Bega loved the Gospel of John story of water turned into wine at the behest of our Savior’s mother, following so closely on the baptism of our Lord, both transforming the water of life into spiritual birth.  Both stories were carved on the sides of the stone font.

Tilred finished the prayer, signing in the name of the Father, Son and Holy Spirit, which they all copied automatically, even Tilwif, who was sagging against Bega.

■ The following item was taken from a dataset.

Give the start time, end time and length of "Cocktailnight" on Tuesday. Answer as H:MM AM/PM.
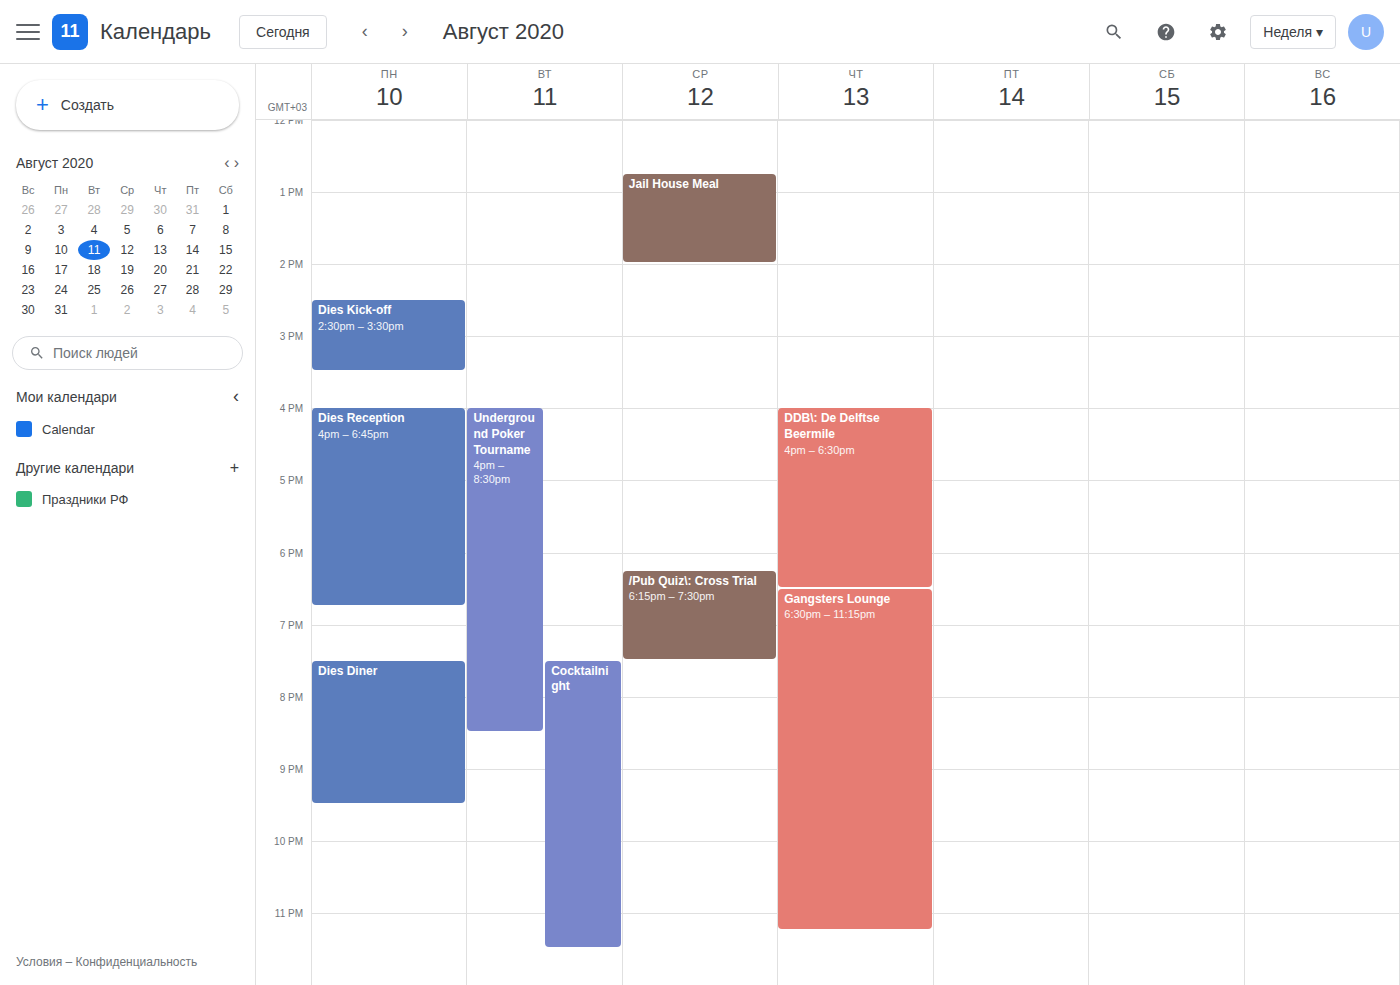
7:30 PM to 11:30 PM, 4 hours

Just as they finished signing, Bega was distracted by Priest Putta whispering to Nothwulf, who quickly turned toward the small table behind him against the north wall, where Wulfflæd stood holding a now sleeping Bega.  Setting down on the table the jug of holy water the bishop had returned to him, Nothwulf nodded to his sister as he picked up a beeswax taper, already lit.  The symbols of an acolyte’s role in the liturgy were a candle and a vessel for holding liquid, the two items he must hand to the priest or bishop as needed.  He was to do so quietly and swiftly, unnoticed, something he must still work on if he was to be ordained an acolyte soon.

Abbess Bega returned her attention to the bishop as Tilred’s tone changed from chant to reading.

“Omnipotent merciful God, breathe on this water…” and Tilred blew his own breath across the surface of the font water in a cross shape, thrice.

Finishing that purifying prayer, he moved to the next section in the book Priest Putta held.  The candle.  Tilred glanced left and saw Nothwulf returning to Putta’s side with the lit candle in his hands.  The boy reached across the service book the priest held, a small drop of wax landing on one page corner.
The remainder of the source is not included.